In order to transform the data for statistical analysis using bsseq we create two new files for each sample, one for mC and other for hmC.
awk '{print $1, $2, $10, $4=int($11*$10/100+0.5) }' modified_bases.5mC.bed > mCmethylation.bsseq.tsv
awk '{print $1, $2, $10, $4=int($11*$10/100+0.5) }' modified_bases.5hmC.bed > hmCmethylation.bsseq.tsv
head mCmethylation.bsseq.tsv
chr10 3125029 11 9
chr10 3125030 8 8
chr10 3125246 14 11
chr10 3125247 8 8
chr10 3125654 10 8
chr10 3125655 9 8
chr10 3125928 15 12
chr10 3125929 10 10
chr10 3125940 14 13
chr10 3125941 9 9
Once we have created all necessary .bsseq.tsv we can run DSS.R to find Differentially methylated regions. Two scripts are provided: DSS.R DSS_design.R. DSS.R does not take into account any known covariates, is the most basic test; DSS_design.R. Same scripts were used for mC and hmC analysis. Scripts need to be adapted depending on the number of samples and the path where they are stored. The data exemplified in our scripts in our F0 sperm data (4vs4). R scripts can be run as bash jobs for large datasets using the script Rscript.slurm.
Again, we transformed our .bed files from megalodon to fit EdgeR model.

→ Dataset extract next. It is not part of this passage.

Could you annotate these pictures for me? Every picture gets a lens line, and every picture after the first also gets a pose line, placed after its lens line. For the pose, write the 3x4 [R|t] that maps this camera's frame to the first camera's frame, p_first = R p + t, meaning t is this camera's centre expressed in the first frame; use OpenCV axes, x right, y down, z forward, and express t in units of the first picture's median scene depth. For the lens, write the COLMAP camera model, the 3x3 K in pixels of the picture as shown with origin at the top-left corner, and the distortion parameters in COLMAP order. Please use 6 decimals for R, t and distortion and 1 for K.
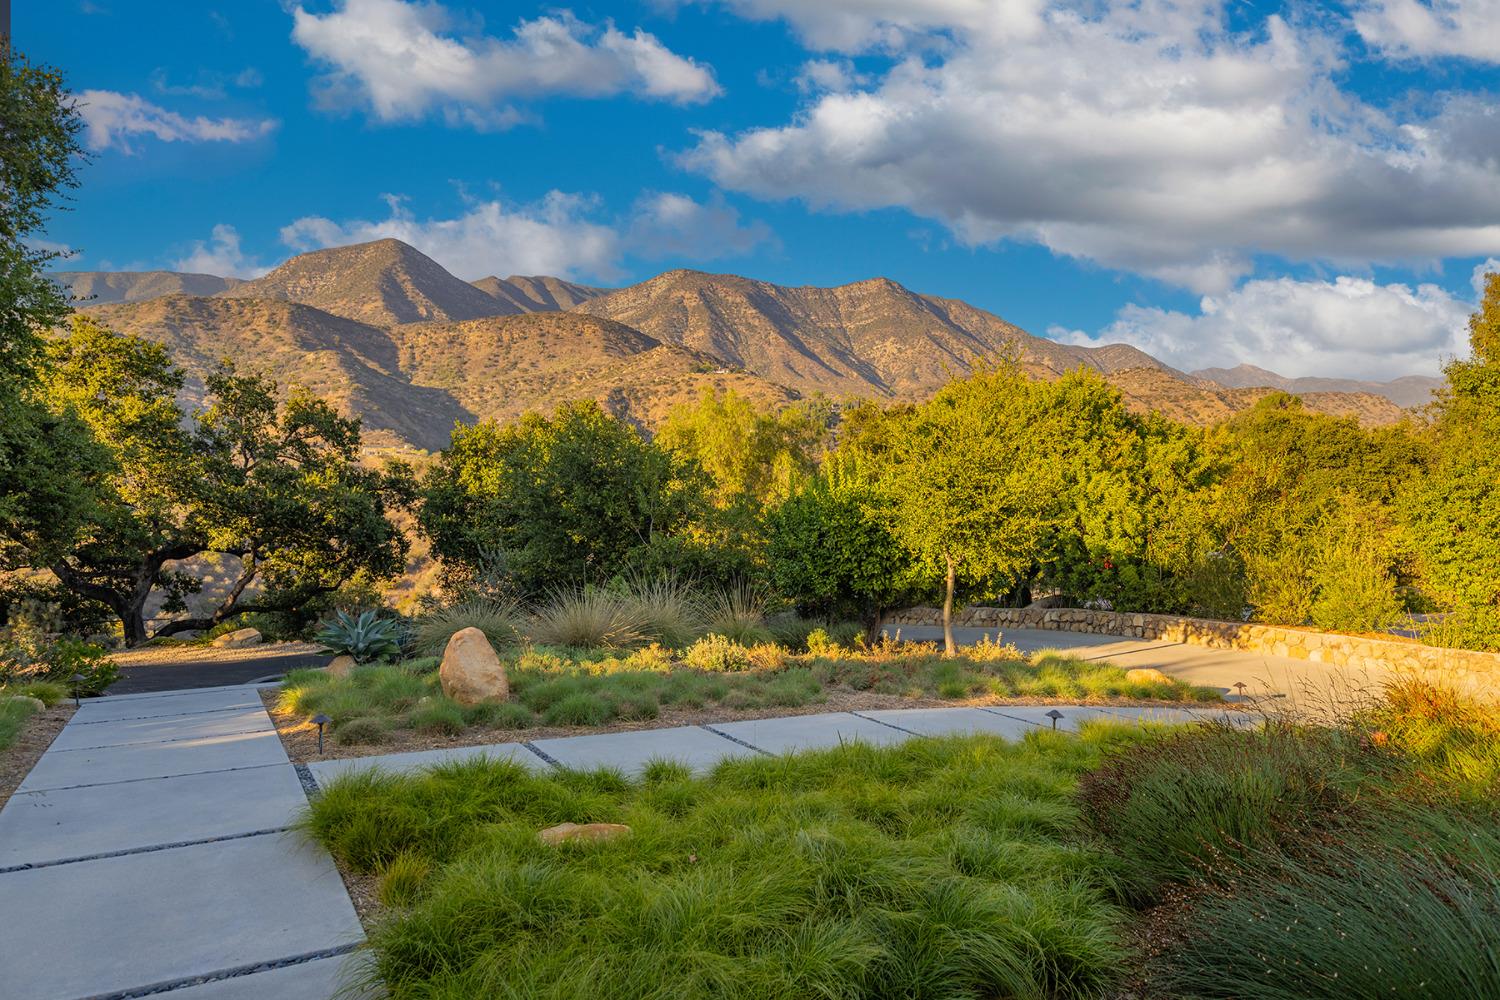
lens RADIAL K [[1009.7, 0, 747.4], [0, 1009.7, 492.3], [0, 0, 1]] dist [0.023812, -0.000822]
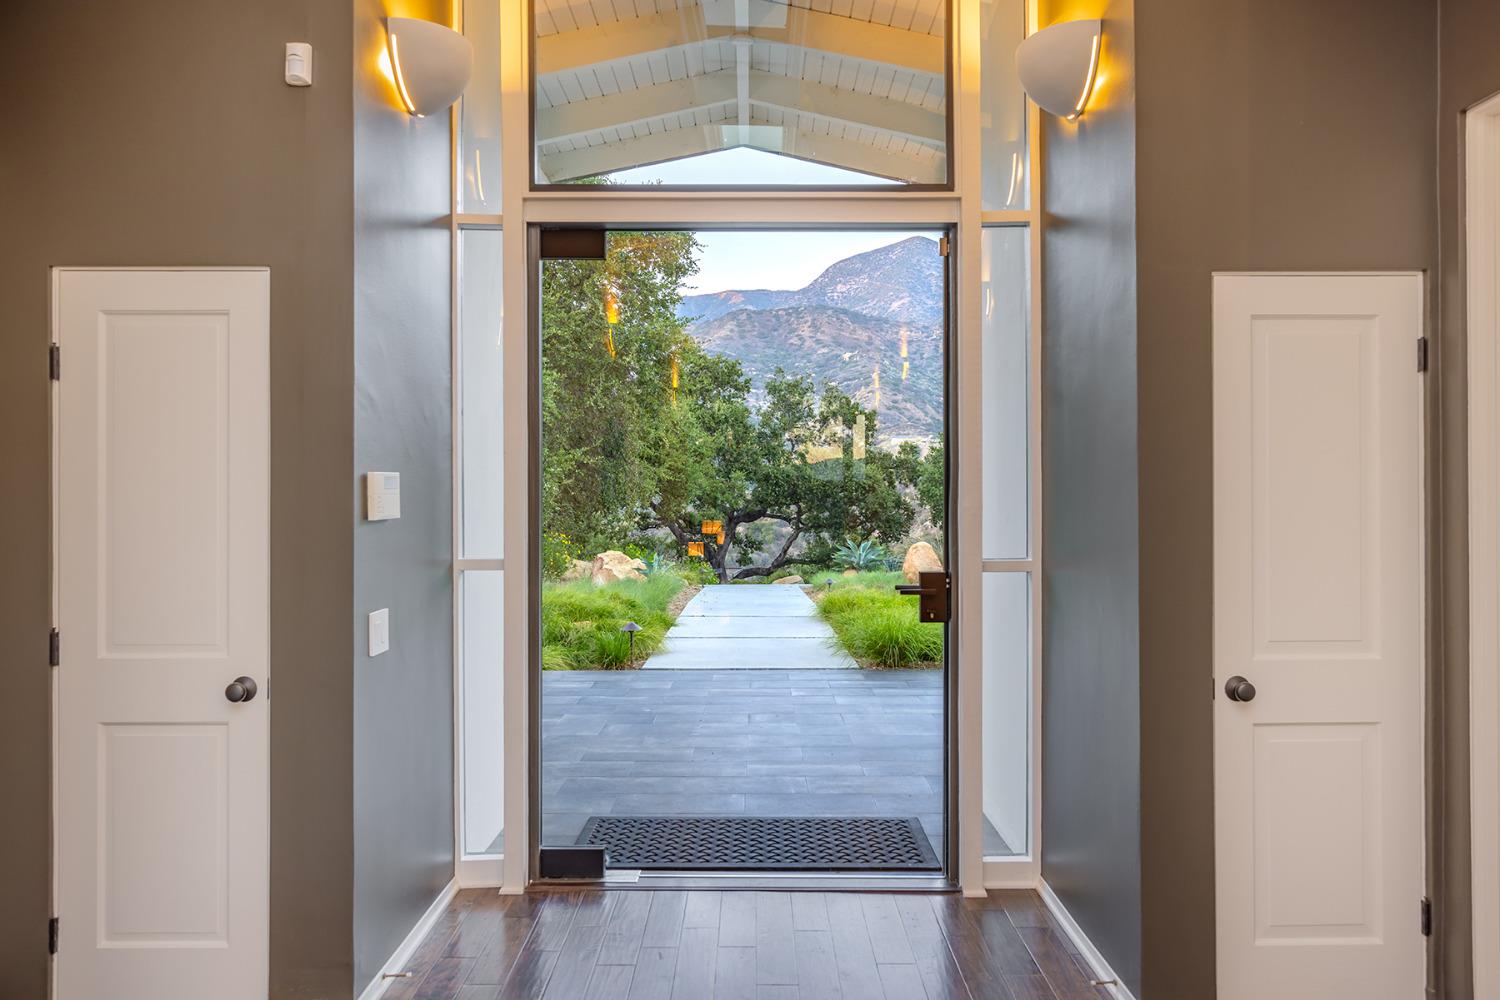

Once the methylation.edgeR.tsv file are created the script Edger.R was run ( the script provided was the one run for methylation of F0, it has to be modified for each set of samples).

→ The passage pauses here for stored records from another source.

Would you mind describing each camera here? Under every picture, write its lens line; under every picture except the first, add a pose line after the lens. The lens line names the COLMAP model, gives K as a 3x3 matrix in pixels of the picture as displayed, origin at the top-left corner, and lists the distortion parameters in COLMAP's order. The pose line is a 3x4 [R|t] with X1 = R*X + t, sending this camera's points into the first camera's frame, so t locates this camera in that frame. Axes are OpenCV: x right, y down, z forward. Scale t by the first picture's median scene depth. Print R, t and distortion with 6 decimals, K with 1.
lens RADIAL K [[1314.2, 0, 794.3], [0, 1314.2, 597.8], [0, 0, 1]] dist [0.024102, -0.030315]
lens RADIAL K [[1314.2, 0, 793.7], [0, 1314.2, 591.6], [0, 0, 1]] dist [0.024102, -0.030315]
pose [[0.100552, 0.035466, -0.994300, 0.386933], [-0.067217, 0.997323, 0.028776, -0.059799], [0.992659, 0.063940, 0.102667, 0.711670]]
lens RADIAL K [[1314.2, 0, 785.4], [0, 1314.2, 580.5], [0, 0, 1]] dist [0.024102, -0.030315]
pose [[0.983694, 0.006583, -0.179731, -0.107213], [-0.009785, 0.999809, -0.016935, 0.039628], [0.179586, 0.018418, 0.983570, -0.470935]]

awk '{print $1, $2, $3, $11, int($10*$11/100 + 0.5), int($10*(1-$11/100) + 0.5)}' modified_bases.5mC.bed | sed 's/^/chr/' | sed 's/ /\t/g' > methylation.edgeR.tsv
awk '{print $1, $2, $3, $11, int($10*$11/100 + 0.5), int($10*(1-$11/100) + 0.5)}' modified_bases.5hmC.bed | sed 's/^/chr/' | sed 's/ /\t/g' > hmethylation.edgeR.tsv
The different plots for methylation data can be found in the script plots.R.